Work instructions – Would you please repeat the lines in the listing below from the one containing "the small shrine" through the final one, exactly as they appear?

_ _ _ _ _

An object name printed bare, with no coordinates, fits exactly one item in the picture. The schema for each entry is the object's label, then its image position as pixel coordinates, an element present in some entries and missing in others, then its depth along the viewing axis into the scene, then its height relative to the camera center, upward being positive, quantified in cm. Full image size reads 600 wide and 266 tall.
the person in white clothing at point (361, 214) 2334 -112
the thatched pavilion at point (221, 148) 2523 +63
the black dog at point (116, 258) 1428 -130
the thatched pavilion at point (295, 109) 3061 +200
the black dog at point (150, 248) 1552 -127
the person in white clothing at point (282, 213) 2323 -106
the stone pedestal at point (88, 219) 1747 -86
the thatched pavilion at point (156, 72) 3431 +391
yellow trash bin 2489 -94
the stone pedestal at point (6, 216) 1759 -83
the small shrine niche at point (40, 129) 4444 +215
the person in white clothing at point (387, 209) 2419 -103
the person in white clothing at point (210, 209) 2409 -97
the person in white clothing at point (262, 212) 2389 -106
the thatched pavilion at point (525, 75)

_ _ _ _ _

Response for this exercise –
the small shrine niche at point (40, 129) 4444 +215
the person in white clothing at point (387, 209) 2419 -103
the person in white clothing at point (210, 209) 2409 -97
the person in white clothing at point (262, 212) 2389 -106
the thatched pavilion at point (525, 75)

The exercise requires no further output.